On Dec. 7, Sinovac received a $515 million cash injection from Chinese medicine company Sino Biopharm. The investment will help Sinovac double manufacturing capacity to produce 600 million doses per year.

“Whatever impact corruption charges and governance instabilities were going to exert upon the vaccine race are already reflected in the marketplace,” says Brock Silvers, chief investment officer at Kai Yuan capital.

Vaccine for the people

Based on the positive Brazil data, Sinovac is poised to roll out its vaccine to countries that have been left behind in the global vaccine rollout so far.

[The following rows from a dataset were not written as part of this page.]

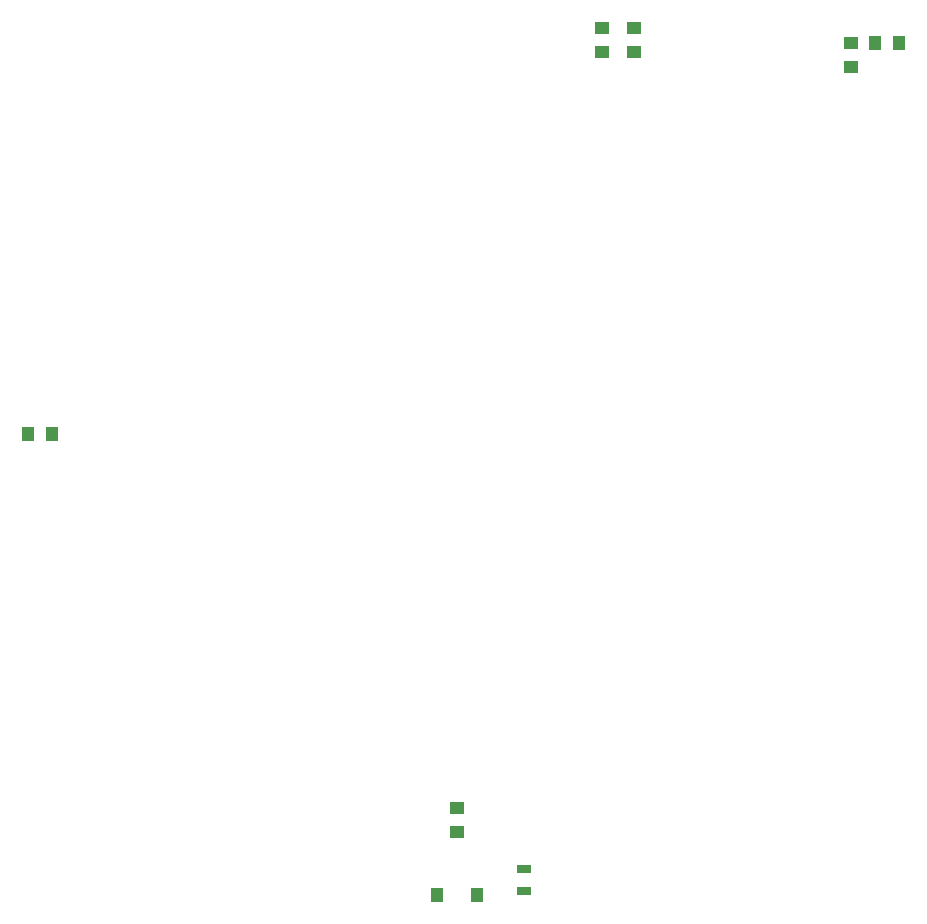
<source format=gbr>
G04 #@! TF.FileFunction,Paste,Bot*
%FSLAX46Y46*%
G04 Gerber Fmt 4.6, Leading zero omitted, Abs format (unit mm)*
G04 Created by KiCad (PCBNEW 4.0.1-stable) date Tuesday, March 22, 2016 'PMt' 12:33:31 PM*
%MOMM*%
G01*
G04 APERTURE LIST*
%ADD10C,0.100000*%
%ADD11R,1.250000X1.000000*%
%ADD12R,1.000000X1.250000*%
%ADD13R,1.300000X0.700000*%
%ADD14R,1.000000X1.200000*%
G04 APERTURE END LIST*
D10*
D11*
X168275000Y-137430000D03*
X168275000Y-139430000D03*
X180594000Y-73390000D03*
X180594000Y-71390000D03*
X201676000Y-74660000D03*
X201676000Y-72660000D03*
D12*
X205724000Y-72644000D03*
X203724000Y-72644000D03*
D11*
X183261000Y-73390000D03*
X183261000Y-71390000D03*
D12*
X133969000Y-105791000D03*
X131969000Y-105791000D03*
D13*
X173990000Y-144460000D03*
X173990000Y-142560000D03*
D14*
X169975000Y-144780000D03*
X166575000Y-144780000D03*
M02*

</source>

In the Philippines, for example, presidential spokesperson Harry Roque said on Dec. 15 that talks with the U.S. to acquire Pfizer’s vaccine had fallen through amid intense global demand, causing that government to shift its focus to importing Sinovac’s vaccine.

“The reason we are purchasing [CoronaVac] is we cannot immediately get Pfizer, AstraZeneca or Moderna,” Roque said on Dec. 15.

Roque’s comments signaled that the Philippines government’s own probe into Sinovac’s corporate history, announced just days earlier, would not deter the country from buying Sinovac’s vaccine. The Philippines health minister said the probe would investigate whether Sinovac had paid bribes in connection to its COVID-19 vaccine. (No evidence has been presented thus far; Sinovac has not commented on the matter.)

Sinovac’s troubled corporate history may give desperate governments pause, but wealthy nations have largely gobbled up the early vaccine supplies, making Sinovac’s COVID-19 candidate a critical lifeline for developing nations, no matter its past shortcomings.